§ **Exercise instructions**
How many of the lines in the data contain "Right"? Give only the number.

§ **Data for this task**
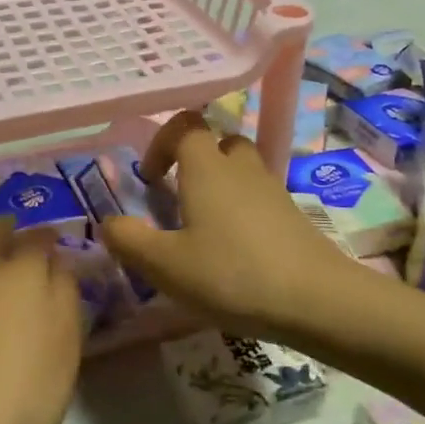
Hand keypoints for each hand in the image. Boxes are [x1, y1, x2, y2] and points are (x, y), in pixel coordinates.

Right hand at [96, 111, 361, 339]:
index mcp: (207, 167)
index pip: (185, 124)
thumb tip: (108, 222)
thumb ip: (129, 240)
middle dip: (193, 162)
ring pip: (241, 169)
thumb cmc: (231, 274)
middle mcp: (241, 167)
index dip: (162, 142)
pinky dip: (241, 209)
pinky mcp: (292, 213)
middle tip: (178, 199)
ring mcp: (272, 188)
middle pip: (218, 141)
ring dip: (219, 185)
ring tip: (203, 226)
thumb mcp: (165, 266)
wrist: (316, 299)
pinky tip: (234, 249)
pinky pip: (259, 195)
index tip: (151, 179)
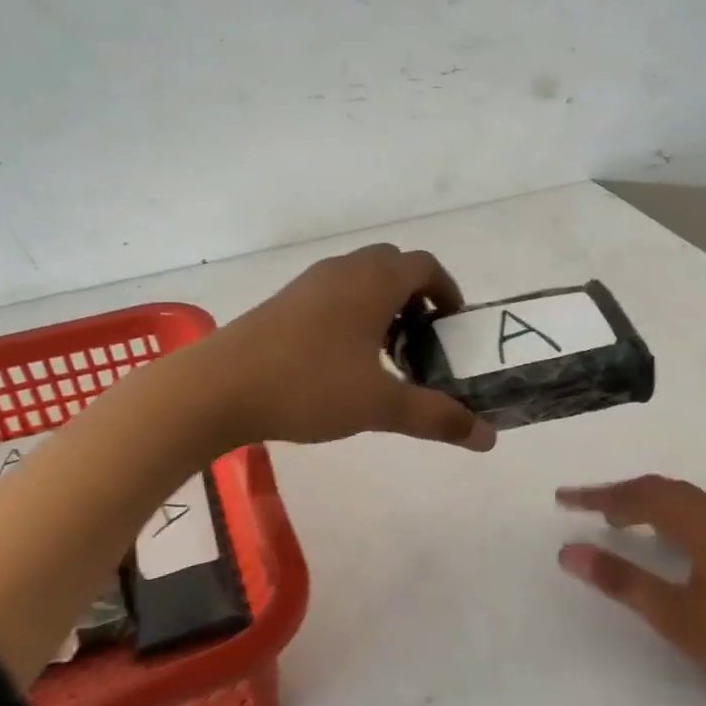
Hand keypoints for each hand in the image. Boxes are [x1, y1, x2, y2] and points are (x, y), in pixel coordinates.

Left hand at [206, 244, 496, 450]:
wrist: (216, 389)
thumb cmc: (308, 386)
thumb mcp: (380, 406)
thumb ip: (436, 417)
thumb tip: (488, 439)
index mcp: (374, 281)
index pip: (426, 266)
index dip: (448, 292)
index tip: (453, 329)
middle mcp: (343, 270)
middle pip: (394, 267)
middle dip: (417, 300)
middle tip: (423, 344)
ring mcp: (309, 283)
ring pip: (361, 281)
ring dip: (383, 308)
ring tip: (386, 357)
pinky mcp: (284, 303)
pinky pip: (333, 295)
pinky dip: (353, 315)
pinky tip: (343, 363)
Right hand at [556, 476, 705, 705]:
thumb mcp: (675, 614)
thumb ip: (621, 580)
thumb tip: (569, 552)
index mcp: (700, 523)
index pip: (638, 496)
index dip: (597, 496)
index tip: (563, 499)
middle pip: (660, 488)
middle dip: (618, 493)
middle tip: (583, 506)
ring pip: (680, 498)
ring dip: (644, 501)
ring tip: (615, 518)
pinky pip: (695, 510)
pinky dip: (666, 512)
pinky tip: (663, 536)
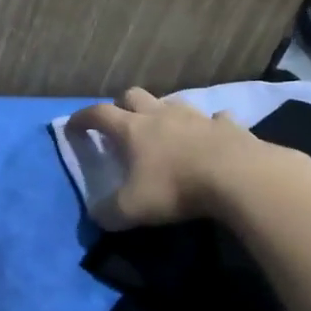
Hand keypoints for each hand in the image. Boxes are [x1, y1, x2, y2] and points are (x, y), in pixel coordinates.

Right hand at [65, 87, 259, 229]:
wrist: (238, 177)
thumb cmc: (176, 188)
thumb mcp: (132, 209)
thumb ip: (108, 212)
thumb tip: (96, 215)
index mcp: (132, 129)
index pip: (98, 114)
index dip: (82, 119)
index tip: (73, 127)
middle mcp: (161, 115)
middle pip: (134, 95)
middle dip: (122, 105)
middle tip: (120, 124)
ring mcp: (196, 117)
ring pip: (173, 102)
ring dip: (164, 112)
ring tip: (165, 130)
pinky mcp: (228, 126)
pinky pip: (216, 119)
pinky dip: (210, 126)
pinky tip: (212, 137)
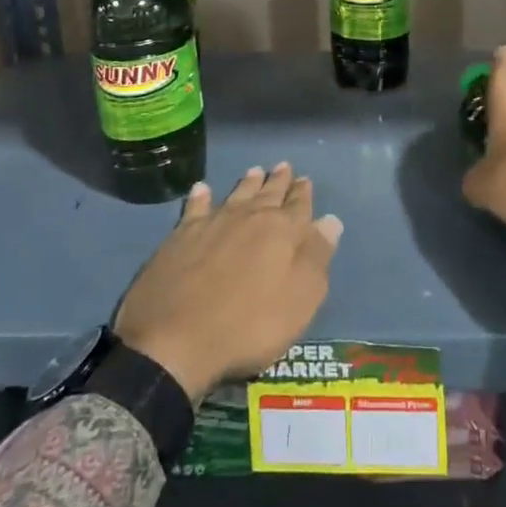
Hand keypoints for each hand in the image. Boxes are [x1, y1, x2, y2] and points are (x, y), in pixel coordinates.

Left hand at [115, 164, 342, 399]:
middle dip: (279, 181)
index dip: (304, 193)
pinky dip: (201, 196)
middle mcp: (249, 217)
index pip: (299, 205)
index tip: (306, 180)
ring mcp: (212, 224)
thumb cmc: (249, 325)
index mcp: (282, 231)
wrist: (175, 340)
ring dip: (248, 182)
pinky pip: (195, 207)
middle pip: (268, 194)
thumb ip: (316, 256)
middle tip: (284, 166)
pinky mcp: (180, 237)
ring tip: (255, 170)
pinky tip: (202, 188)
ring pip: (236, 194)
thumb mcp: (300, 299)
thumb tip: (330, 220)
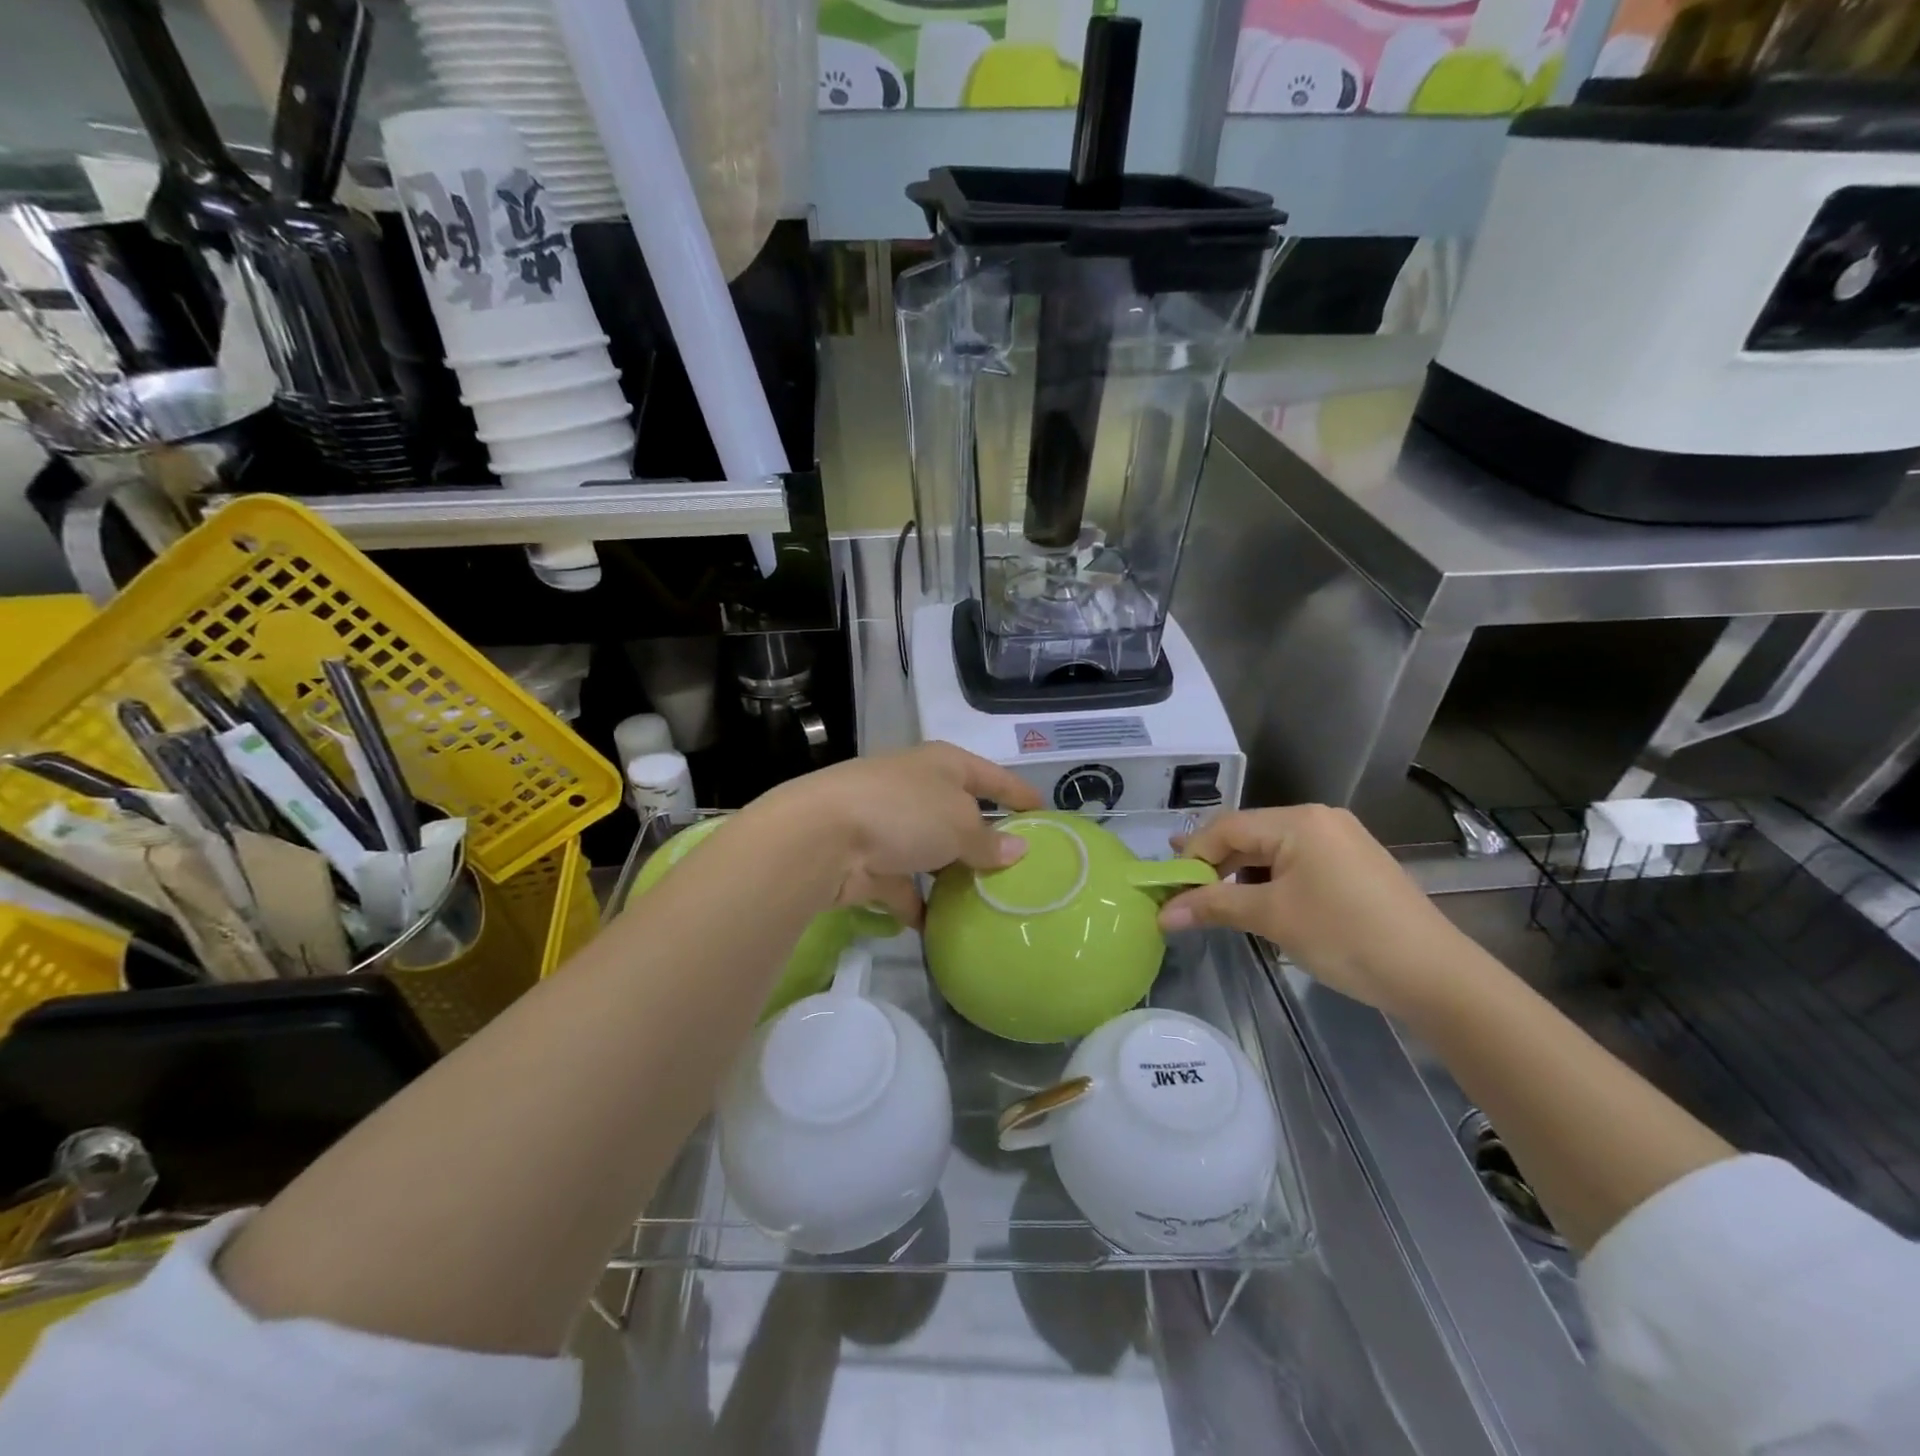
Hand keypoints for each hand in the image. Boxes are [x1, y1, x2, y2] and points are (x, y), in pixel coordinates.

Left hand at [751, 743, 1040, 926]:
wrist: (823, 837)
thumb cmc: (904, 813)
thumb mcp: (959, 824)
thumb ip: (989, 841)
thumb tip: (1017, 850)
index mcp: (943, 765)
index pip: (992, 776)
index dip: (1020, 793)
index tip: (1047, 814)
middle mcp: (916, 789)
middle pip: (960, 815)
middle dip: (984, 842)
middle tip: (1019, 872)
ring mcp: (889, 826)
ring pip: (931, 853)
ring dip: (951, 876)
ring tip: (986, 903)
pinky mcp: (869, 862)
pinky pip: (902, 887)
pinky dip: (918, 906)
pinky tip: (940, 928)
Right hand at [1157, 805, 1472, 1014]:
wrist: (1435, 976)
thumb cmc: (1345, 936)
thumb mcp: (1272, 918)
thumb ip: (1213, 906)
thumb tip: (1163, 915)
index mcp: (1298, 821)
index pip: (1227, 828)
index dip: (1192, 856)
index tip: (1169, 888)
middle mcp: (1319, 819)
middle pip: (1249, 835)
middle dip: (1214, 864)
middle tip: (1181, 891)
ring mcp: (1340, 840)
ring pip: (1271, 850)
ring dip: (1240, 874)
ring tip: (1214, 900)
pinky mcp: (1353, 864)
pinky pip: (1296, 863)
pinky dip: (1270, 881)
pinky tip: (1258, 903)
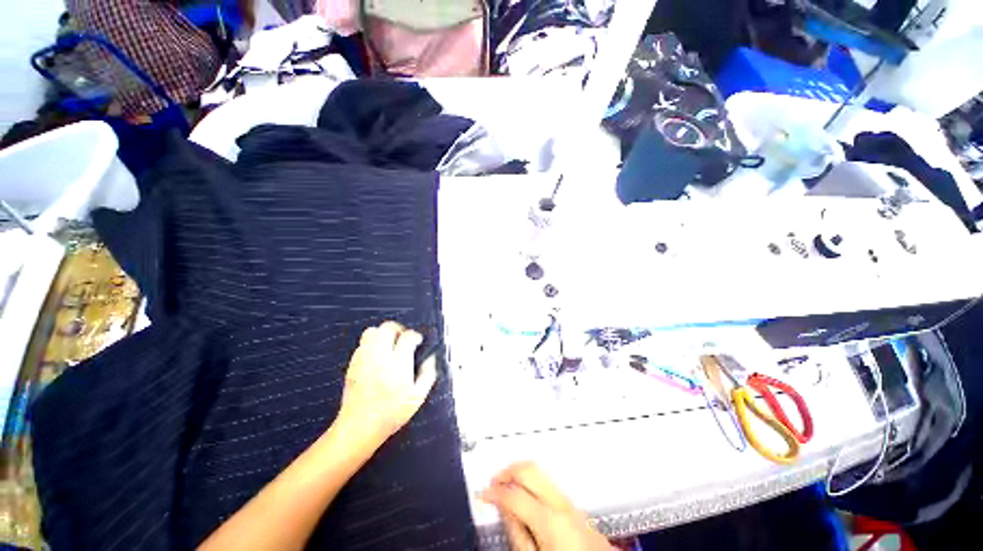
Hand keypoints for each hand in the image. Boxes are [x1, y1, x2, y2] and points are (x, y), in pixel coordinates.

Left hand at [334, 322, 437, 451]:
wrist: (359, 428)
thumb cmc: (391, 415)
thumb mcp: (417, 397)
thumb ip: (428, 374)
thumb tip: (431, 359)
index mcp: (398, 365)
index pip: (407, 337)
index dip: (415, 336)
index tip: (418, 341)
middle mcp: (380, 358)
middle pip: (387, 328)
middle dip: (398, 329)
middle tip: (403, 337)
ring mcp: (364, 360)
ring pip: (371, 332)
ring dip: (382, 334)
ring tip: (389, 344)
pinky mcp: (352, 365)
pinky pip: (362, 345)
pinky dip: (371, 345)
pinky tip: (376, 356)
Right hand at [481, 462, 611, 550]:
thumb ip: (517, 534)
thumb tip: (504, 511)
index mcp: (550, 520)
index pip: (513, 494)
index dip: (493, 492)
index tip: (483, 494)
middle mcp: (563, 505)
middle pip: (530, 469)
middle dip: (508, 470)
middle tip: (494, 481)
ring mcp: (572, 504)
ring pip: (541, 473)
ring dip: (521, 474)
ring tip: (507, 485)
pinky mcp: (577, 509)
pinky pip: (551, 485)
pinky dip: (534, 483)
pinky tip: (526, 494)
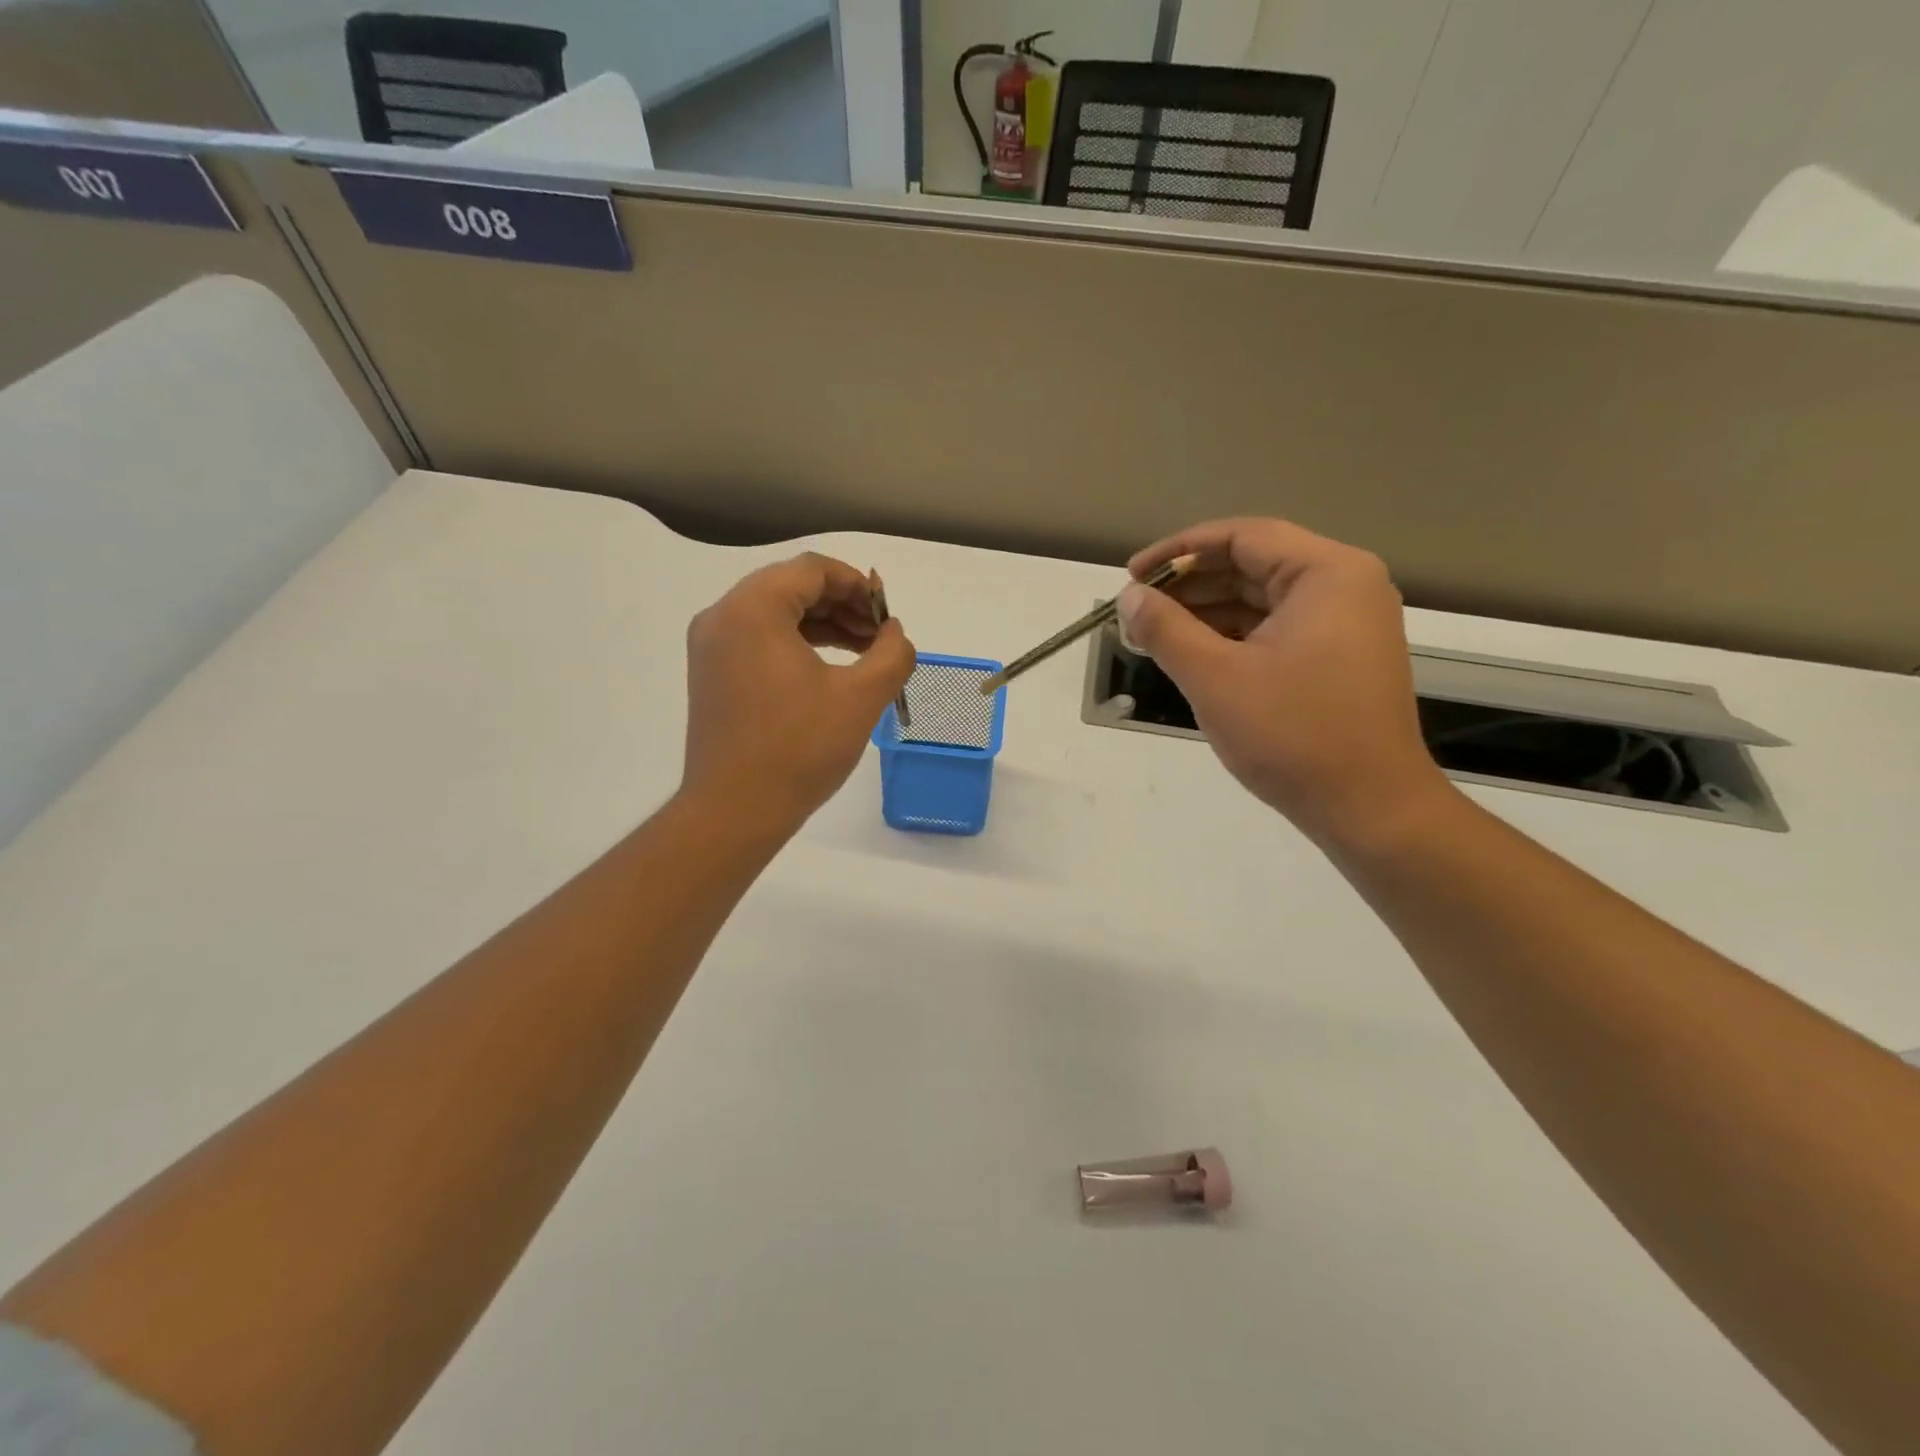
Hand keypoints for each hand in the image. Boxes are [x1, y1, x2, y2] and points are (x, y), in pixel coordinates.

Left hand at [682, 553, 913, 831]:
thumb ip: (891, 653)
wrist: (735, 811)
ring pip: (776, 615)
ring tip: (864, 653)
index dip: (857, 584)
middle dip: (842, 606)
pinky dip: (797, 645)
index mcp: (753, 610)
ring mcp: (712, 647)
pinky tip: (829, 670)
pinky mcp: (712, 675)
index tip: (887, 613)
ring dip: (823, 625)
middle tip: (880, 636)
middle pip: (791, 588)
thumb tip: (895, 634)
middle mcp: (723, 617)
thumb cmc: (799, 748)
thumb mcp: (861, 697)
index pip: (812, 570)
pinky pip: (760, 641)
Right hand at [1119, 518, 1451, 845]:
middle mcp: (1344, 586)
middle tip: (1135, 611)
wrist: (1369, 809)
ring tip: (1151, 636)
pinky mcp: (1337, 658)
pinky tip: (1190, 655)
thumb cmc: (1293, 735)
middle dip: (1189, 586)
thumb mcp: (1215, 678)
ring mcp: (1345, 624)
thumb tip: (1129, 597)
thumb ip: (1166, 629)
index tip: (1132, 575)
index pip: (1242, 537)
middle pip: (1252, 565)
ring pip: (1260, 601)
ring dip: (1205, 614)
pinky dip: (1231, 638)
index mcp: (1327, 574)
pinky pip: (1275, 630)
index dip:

§ **Finished task**
6